_What to do_. Only a number is expected here: the count of lines in the data that contain "view".

_Material provided_.
┄┄┄┄┄┄┄┄┄┄

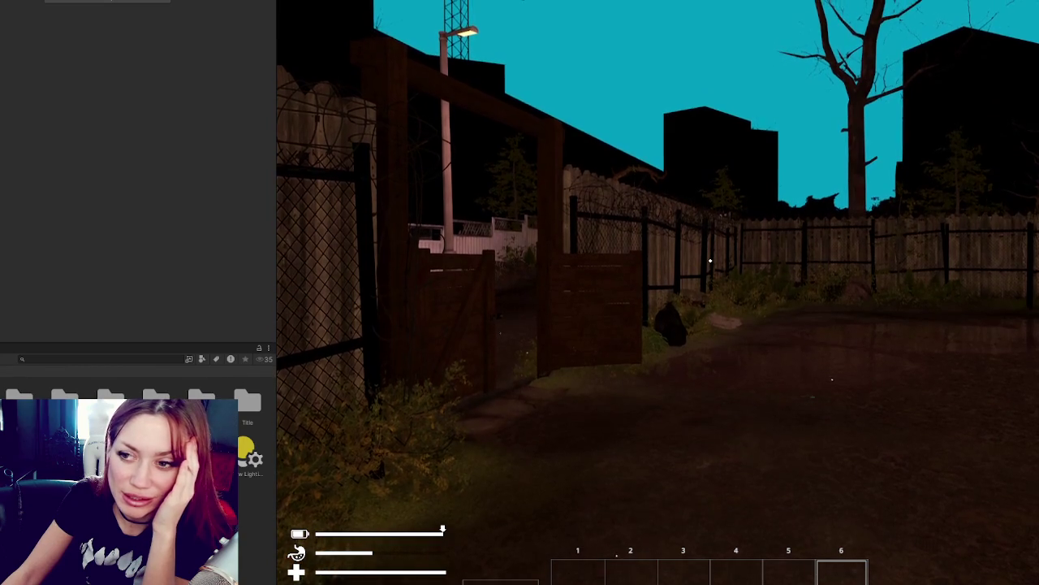
Step: Switch the bottom panel to the Profiler with Ctrl+7
key("ctrl+7")
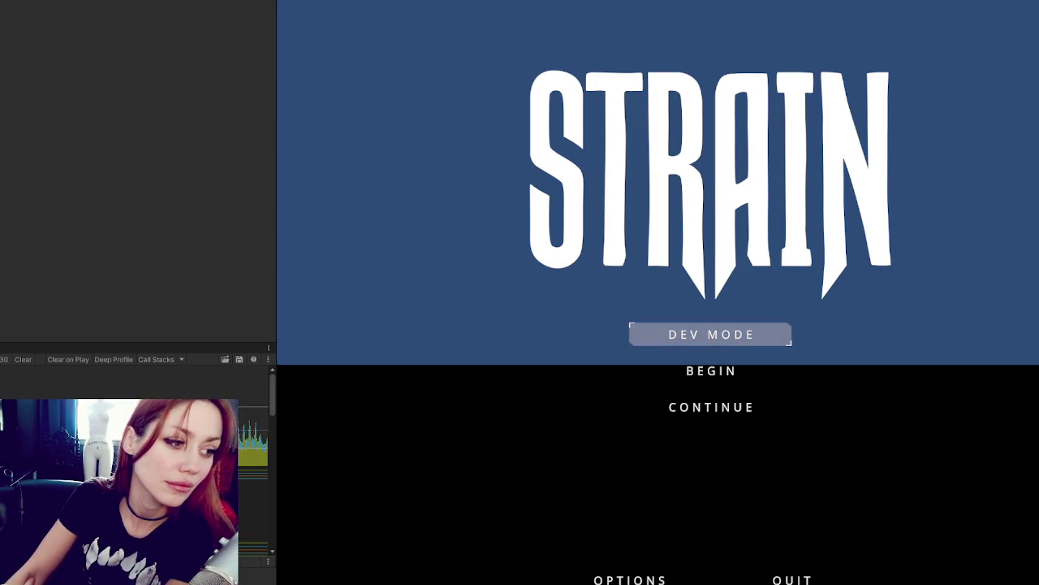
Step: Start the game in Dev Mode and pick up the newspaper
left_click(691, 333)
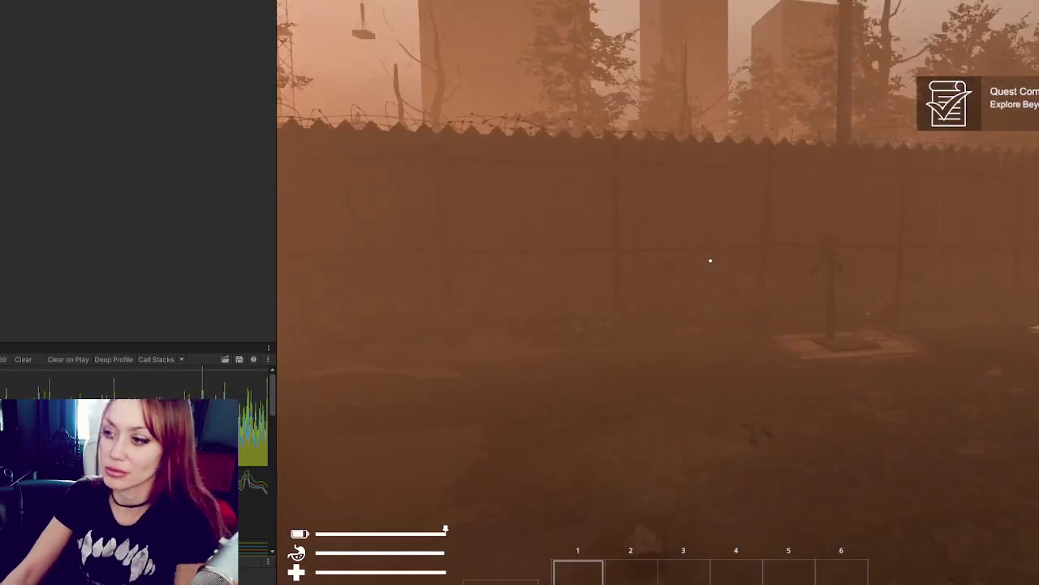
key("w")
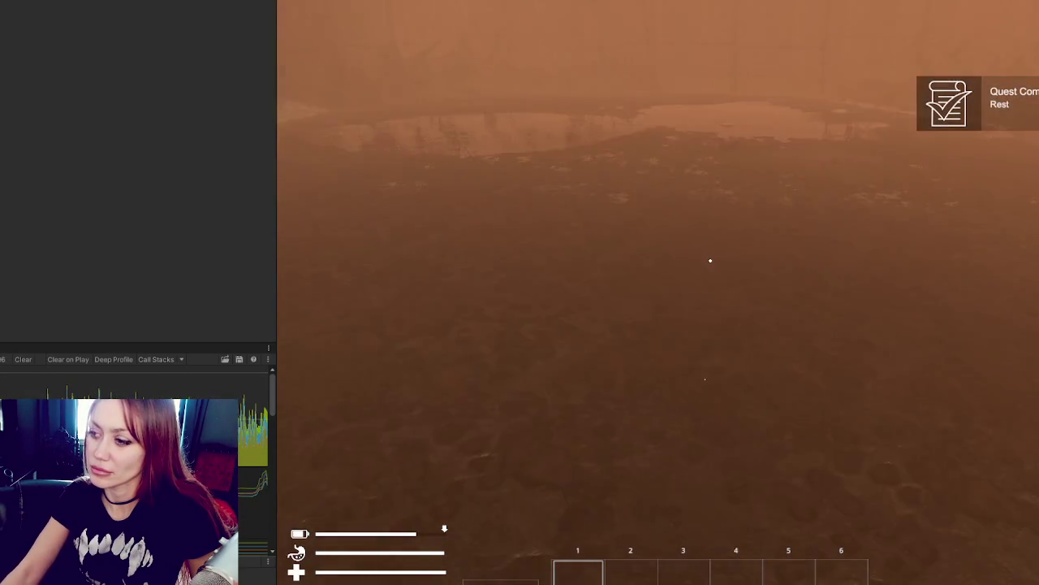
key("e")
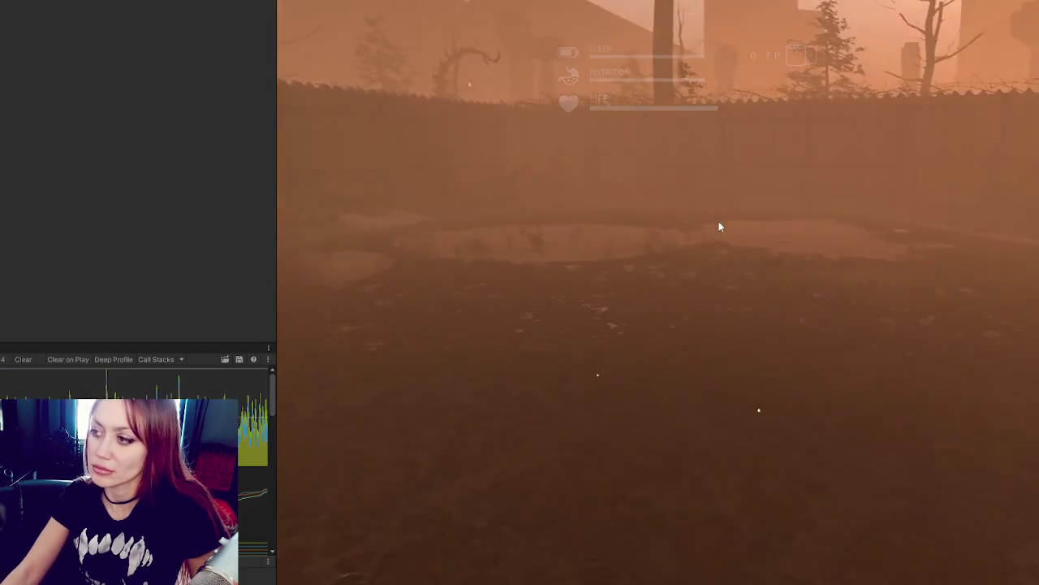
Step: Select Newspaper Bed from crafting, cancel its placement, and maximize the Game view
key("Tab")
left_click(570, 118)
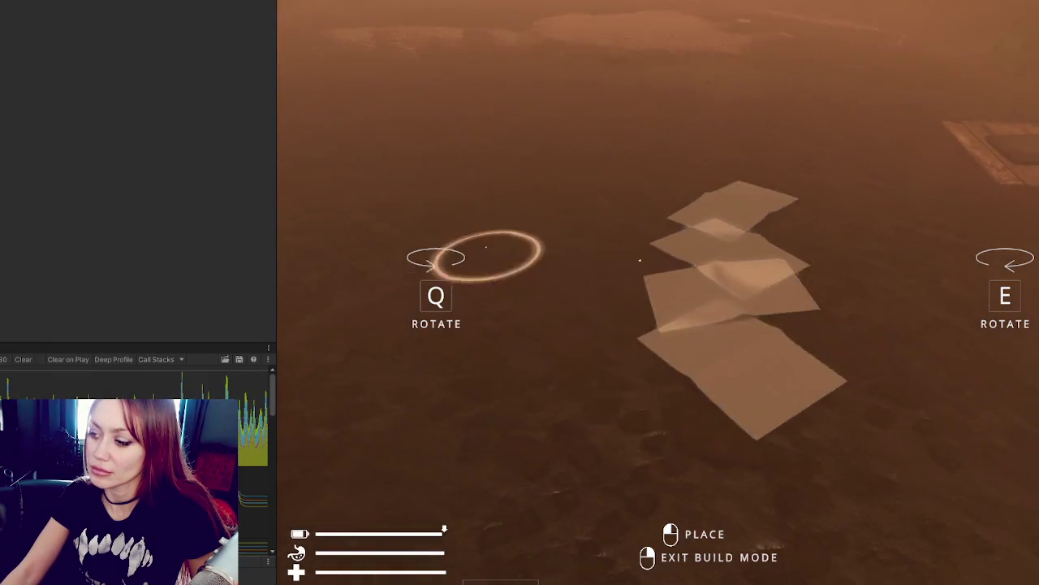
right_click(659, 332)
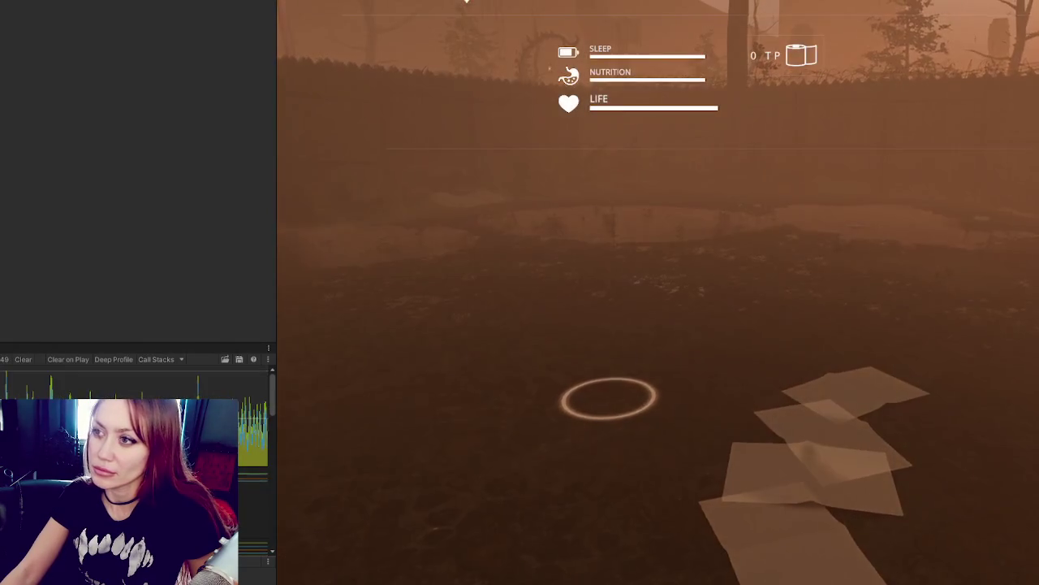
key("shift+space")
key("shift+space")
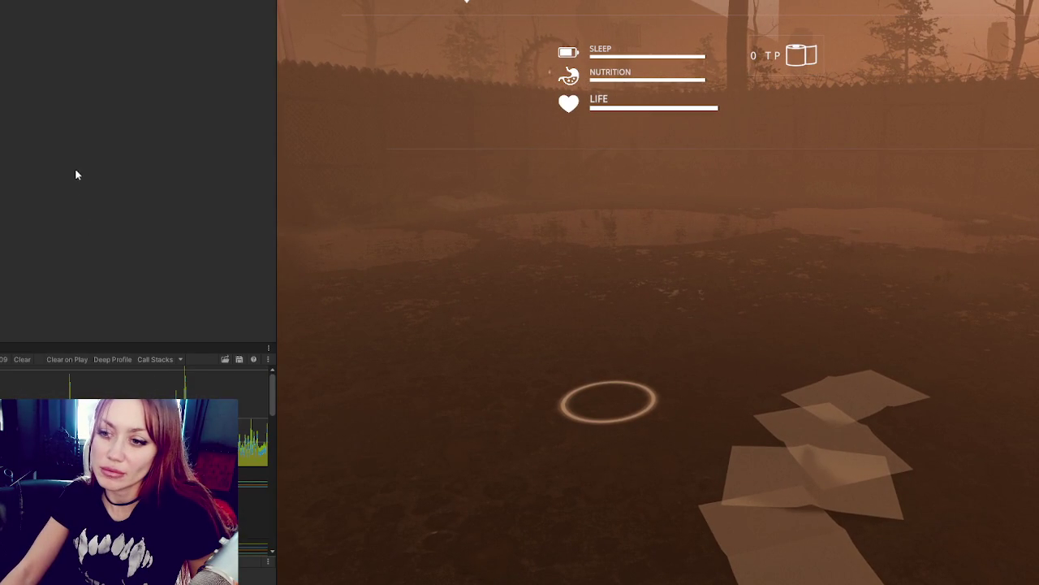
Step: Change the Time Controls value from 1 to 20 and maximize the Game view
left_click(67, 164)
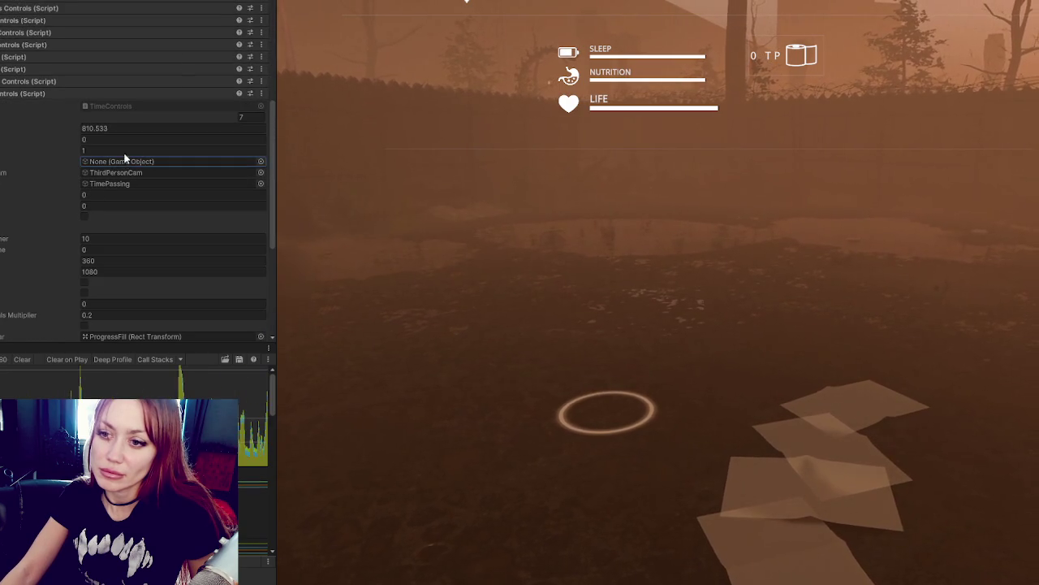
left_click(126, 153)
type("20")
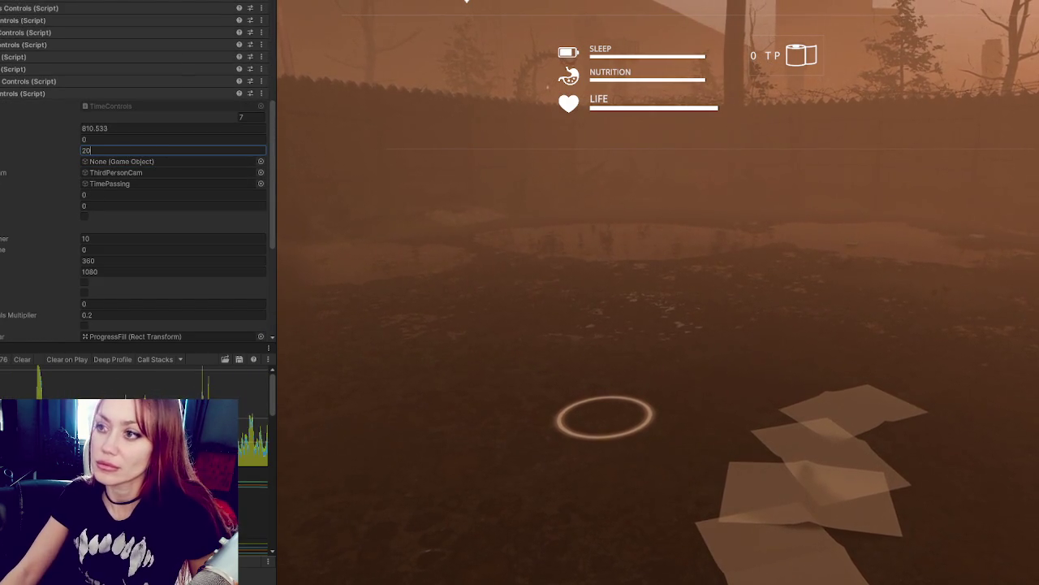
key("shift+space")
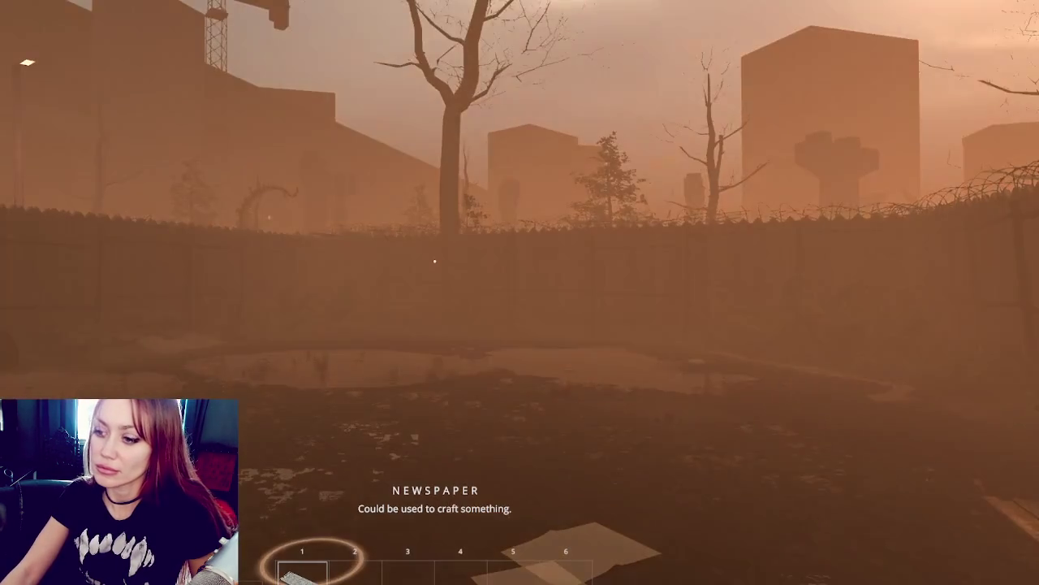
mouse_move(434, 261)
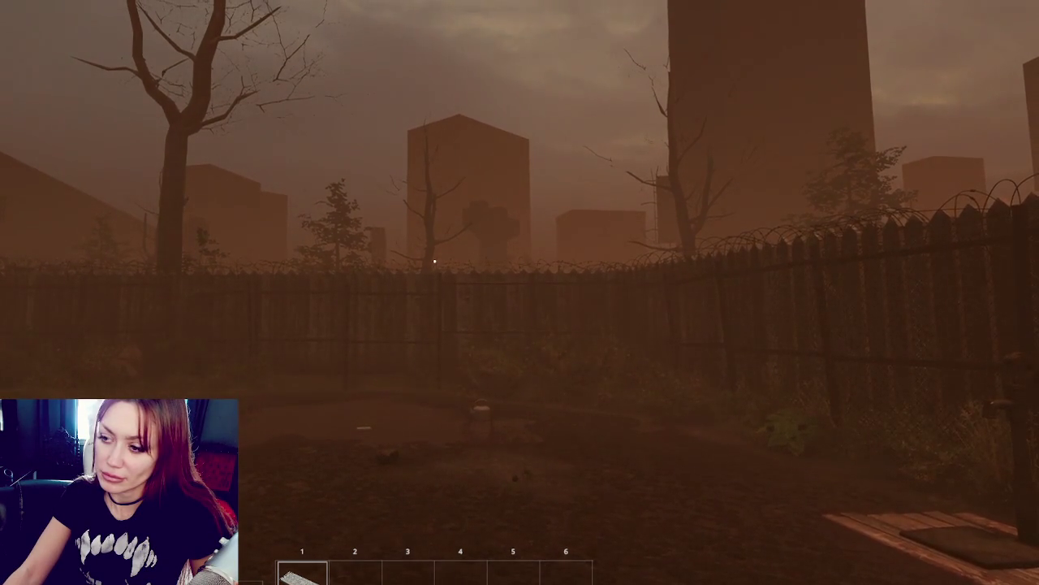
Step: Walk the player backward through the garden as the yard turns to night
key("s")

┄┄┄┄┄┄┄┄┄┄

_Result for this task_. 2